Numerical Linear Algebra

Notes will be updated here periodically.

This page is last updated on Feb 20, 2026.

Pre-requisites: 

MA-II (MA002), Programming

Course Syllabus: 

[Unit-1] Introduction: Recall Matrix Algebra, computing determinants, trace, inverse, adjoint, transpose and their computational cost; Various types of matrices and their properties. Elementary and permutation matrices, elementary transformation, row echelon, and reduced row echelon forms. Rank, properties of rank, applications of rank. Matrix Norms, inner products, condition number. Vector space, subspaces, basis, dimension, null-space, rank-nullity theorem. Linear transformations, similar matrices.   

[Unit-2] Eigen-vales and Eigen-vectors: Eigenvalues and eigenvectors, characteristic equations, minimal polynomial. Positive and negative definite matrices. Gershgorin theorem. Diagonalizability of matrices. Power method to find the largest and smallest eigen values. Given – Householder method. LR and QR method. Singular value decomposition (SVD).  Eigenvalues of large sparse matrices.    
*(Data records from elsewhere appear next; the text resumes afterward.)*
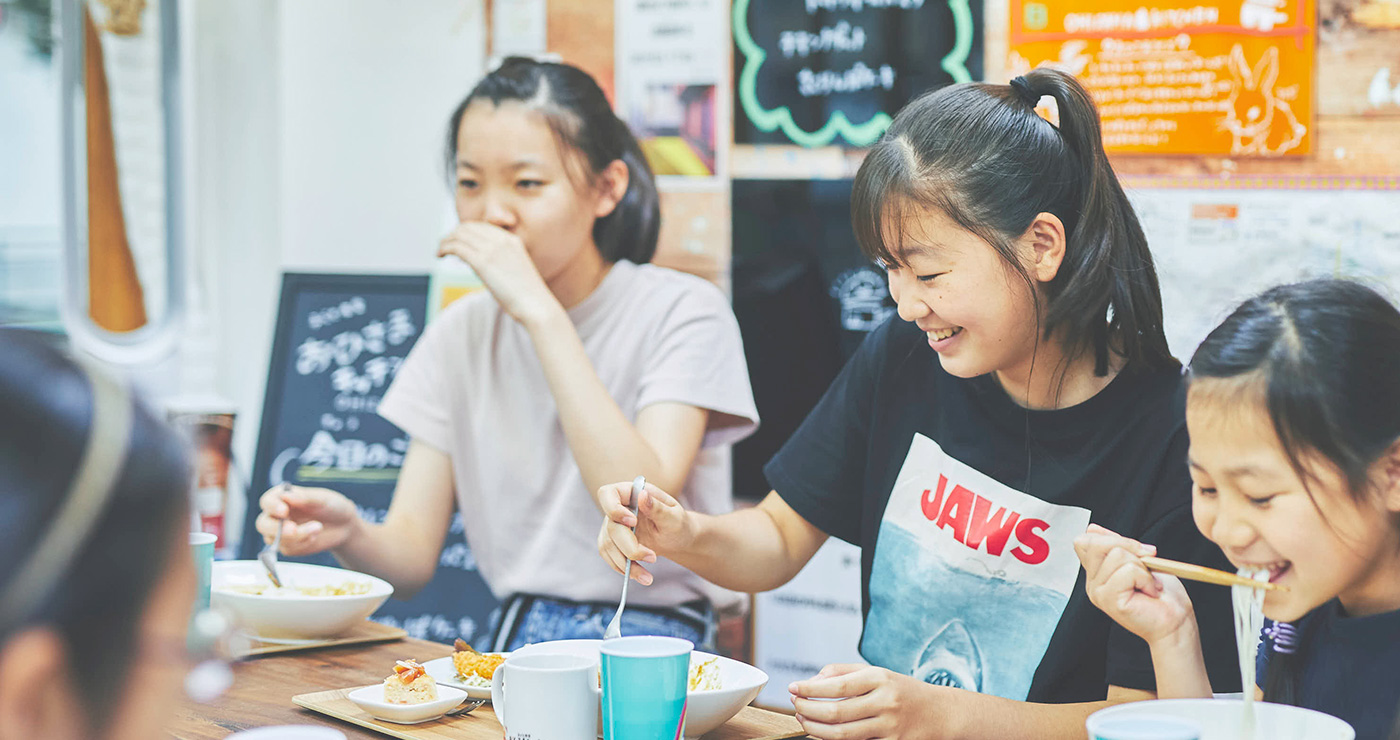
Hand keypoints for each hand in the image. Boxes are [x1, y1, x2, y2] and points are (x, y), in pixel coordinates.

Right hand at [255, 485, 359, 556]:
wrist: (344, 525)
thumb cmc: (332, 507)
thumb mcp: (323, 499)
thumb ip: (305, 498)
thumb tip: (286, 495)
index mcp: (283, 498)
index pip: (267, 502)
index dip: (272, 507)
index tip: (284, 511)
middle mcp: (277, 515)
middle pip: (262, 524)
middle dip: (277, 529)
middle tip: (294, 529)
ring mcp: (280, 532)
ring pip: (273, 539)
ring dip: (296, 537)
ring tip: (317, 528)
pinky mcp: (288, 546)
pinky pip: (287, 549)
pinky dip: (302, 544)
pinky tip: (314, 537)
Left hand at [438, 222, 559, 326]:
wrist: (536, 305)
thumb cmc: (527, 296)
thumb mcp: (514, 270)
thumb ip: (498, 262)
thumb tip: (475, 263)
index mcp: (512, 240)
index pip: (481, 226)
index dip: (466, 232)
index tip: (458, 242)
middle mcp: (501, 240)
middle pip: (468, 227)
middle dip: (453, 234)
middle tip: (445, 246)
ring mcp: (492, 250)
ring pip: (459, 234)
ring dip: (445, 241)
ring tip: (440, 251)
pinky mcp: (483, 262)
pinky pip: (457, 247)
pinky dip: (445, 248)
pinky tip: (440, 255)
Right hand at [596, 481, 694, 585]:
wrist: (677, 540)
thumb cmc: (678, 524)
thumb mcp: (674, 517)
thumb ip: (658, 507)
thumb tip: (642, 495)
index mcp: (631, 493)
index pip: (608, 494)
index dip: (613, 508)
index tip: (632, 522)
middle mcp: (618, 508)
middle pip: (611, 527)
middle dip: (630, 547)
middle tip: (652, 558)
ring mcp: (613, 526)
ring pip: (608, 545)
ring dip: (626, 564)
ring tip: (647, 577)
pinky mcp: (613, 543)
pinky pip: (610, 556)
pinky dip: (623, 569)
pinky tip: (640, 575)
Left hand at [789, 664, 949, 739]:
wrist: (940, 713)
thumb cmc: (901, 690)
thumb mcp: (876, 673)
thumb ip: (843, 672)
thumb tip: (812, 681)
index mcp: (880, 678)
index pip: (837, 686)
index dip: (810, 689)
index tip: (792, 688)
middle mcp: (885, 702)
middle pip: (836, 713)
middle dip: (809, 711)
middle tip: (795, 707)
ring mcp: (890, 726)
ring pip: (843, 735)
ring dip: (816, 730)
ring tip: (804, 720)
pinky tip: (824, 735)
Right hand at [1074, 523, 1193, 645]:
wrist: (1176, 623)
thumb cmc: (1163, 595)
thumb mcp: (1138, 560)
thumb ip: (1115, 546)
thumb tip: (1092, 528)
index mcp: (1096, 574)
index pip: (1084, 541)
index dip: (1111, 538)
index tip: (1138, 552)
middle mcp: (1092, 584)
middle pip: (1094, 543)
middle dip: (1127, 545)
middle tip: (1148, 563)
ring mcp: (1098, 593)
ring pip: (1116, 555)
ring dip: (1142, 566)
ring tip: (1149, 584)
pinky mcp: (1110, 600)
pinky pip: (1128, 571)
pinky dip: (1146, 578)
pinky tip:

[Unit-3] System of Linear Equations - Direct Methods: Recall system of linear equations, Direct and Indirect methods, Cramer’s rule, Gauss Jorden, Gauss Elimination, pivoting – partial and complete. LU decomposition – Crout, Doolittle and Cholesky. Banded linear systems; tri-diagonal systems. Structured linear systems.  
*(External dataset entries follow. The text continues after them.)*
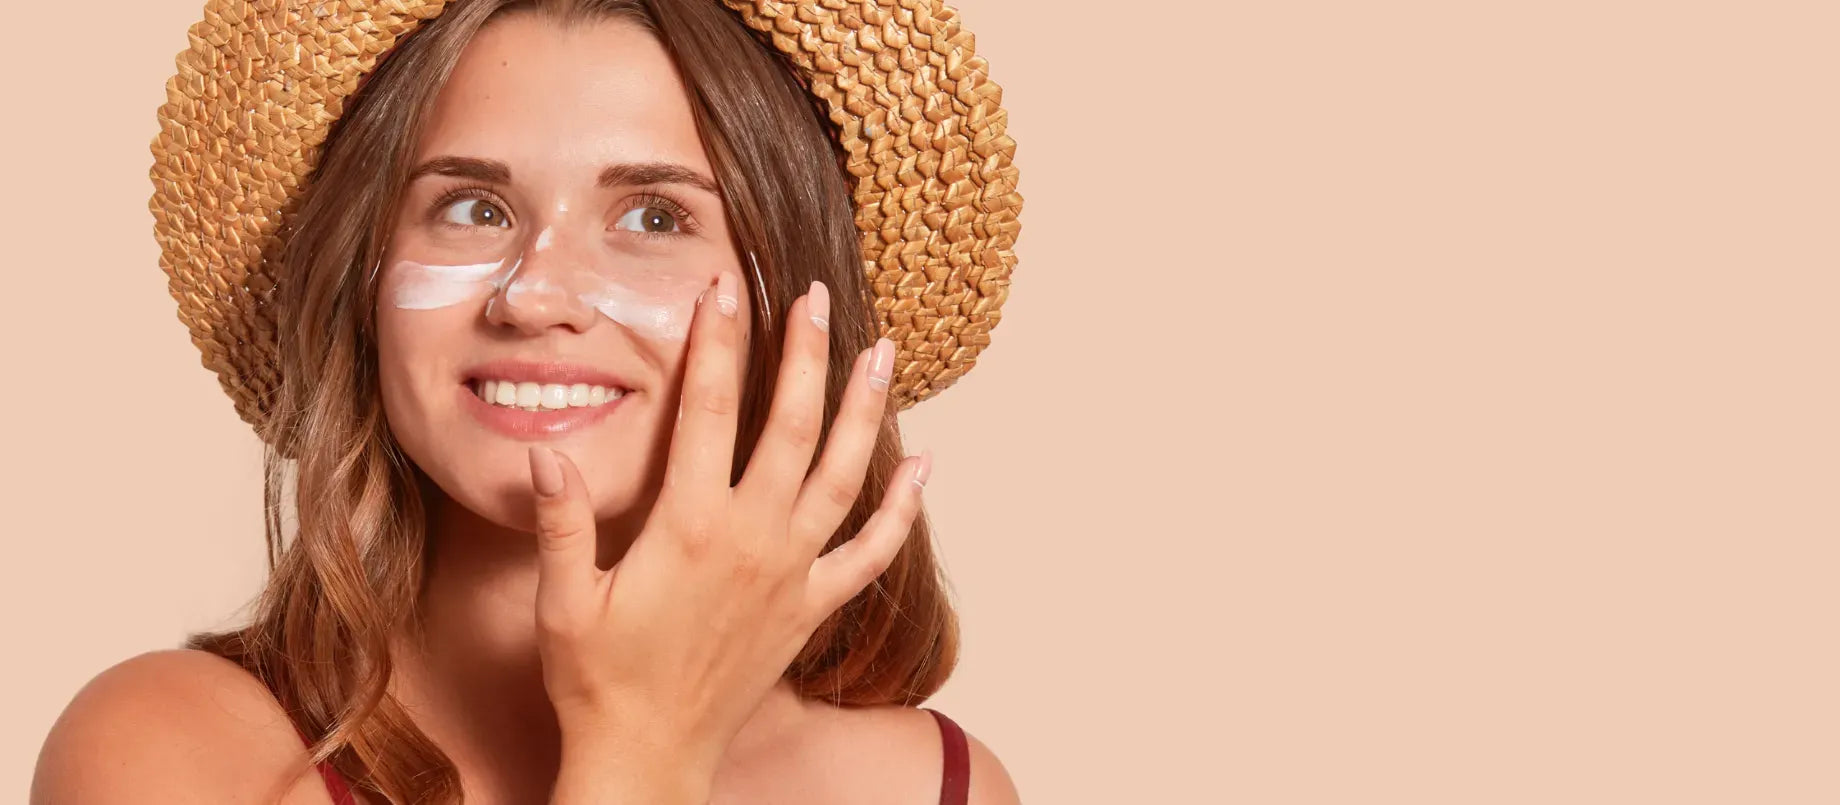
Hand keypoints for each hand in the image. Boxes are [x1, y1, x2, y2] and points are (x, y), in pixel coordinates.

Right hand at [530, 270, 928, 791]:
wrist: (649, 756)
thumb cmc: (598, 680)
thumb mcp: (563, 601)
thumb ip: (560, 522)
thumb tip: (544, 451)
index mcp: (690, 526)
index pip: (709, 411)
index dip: (718, 343)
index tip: (726, 288)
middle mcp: (753, 540)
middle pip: (792, 425)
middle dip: (804, 353)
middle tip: (812, 295)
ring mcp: (792, 574)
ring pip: (843, 475)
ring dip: (865, 410)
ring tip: (881, 351)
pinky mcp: (811, 609)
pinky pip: (871, 553)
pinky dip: (902, 509)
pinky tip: (923, 467)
[Unit-4] System of Linear Equations - Indirect Methods: Indirect methods – Gauss Jacobi, Gauss Seidel, Successive Over Relaxation (SOR) method and their convergence criterion. Preconditioning, Krylov subspace method. Methods to deal with sparse matrices.  

Course Outcomes: 

The present course will provide a computational perspective of the linear algebra and its implementation. By attending the course, students will be able to understand 

1. Computing various operations related to matrices and associated computational costs.
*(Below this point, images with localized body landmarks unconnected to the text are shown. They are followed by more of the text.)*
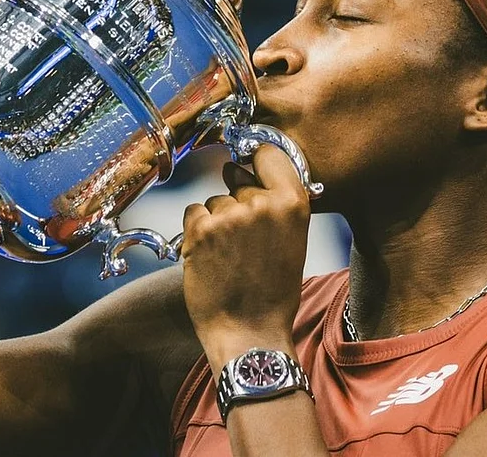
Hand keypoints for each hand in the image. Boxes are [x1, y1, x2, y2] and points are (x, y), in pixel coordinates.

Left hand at [181, 146, 310, 364]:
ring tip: (228, 256)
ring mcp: (230, 215)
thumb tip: (238, 168)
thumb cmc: (273, 292)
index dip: (257, 161)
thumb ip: (274, 203)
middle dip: (237, 204)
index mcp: (293, 204)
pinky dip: (196, 232)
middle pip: (239, 181)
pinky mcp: (201, 229)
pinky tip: (210, 257)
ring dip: (217, 221)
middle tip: (244, 243)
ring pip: (215, 200)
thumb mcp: (292, 241)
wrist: (250, 333)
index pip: (269, 154)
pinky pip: (194, 212)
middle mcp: (262, 203)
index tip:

2. Linear spaces, subspaces, linear transformations, and related concepts.

3. Eigenvalues and eigenvalues, various methods, and applications.

4. Direct and indirect methods to solve system of linear equations.       

Recommended Books:

Text Books:

1. Lloyd N. Trefethen and D. Bau, Numerical Linear Algebra, SIAM (1997).

2. Biswa Nath Dutta, Numerical Linear Algebra and Applications, SIAM, 2010.

3. Roger A. Horn and Charles R. Johnson, Matrix Analysis, Cambridge University Press, 1994. 

4. William Ford, Numerical Linear Algebra with Applications, Academic Press, 2014.  

Reference Books:

1. Watkins, David S. Fundamentals of matrix computations. Vol. 64. John Wiley & Sons, 2004.

2. H A V. Sundarapandian, Numerical Linear Algebra, PHI, 2008.

Evaluation Scheme: 

Students will be evaluated on a scale of 150 ={MTE, ETE, Practical, Project} where

MTE - Open Book Mid Term Exam - 30 Marks for 2 Hr duration

ETE - Open Book End Term Exam - 50 Marks for 2 Hr duration

Practical - MATLAB Coding Exam of 30 Marks for 1 Hr duration

Project - Project (a group of max 4) of 40 Marks 

Note: A minimum of 35 out of 150 marks is required to pass the course. The grading will be relative-scaled.

Suggested Project Topics: 

1. Matrix decomposition (all possible matrix decomposition, their requirement and applications)

2. Multi-grid (geometric and algebraic) methods to solve system of linear equations

3. Graph neural network (GNN) to solve system of linear equations 

4. Least square problems (various methods and applications)

5. Principal component analysis (PCA) and its applications

6. Parallel matrix computations

7. Use of optimization techniques in matrix computations

8. Computational random matrix theory

9. Secured matrix computations (use of cryptography and steganography)

10. Computational methods for large sparse matrices

(one can choose other topics as well after prior approval)

Note: (1) A single project can be taken by atmost 02 groups. Each group can have atmost 4 members. Single member is also allowed.

(2) Project marks (40) = Report in IEEE format (20M) + Presentation (20M). 

(3) The last date to finalize the project topic and group members is 25 January 2026. 

Exam/Test Schedule: 

1. Mid Term Exam (MTE) will be held on 23rd Feb 2026 from 10:00 to 11:30. 

2. The last date to submit the abstract of the project (200-300 words with 5-10 reference articles) is 9th March 2026.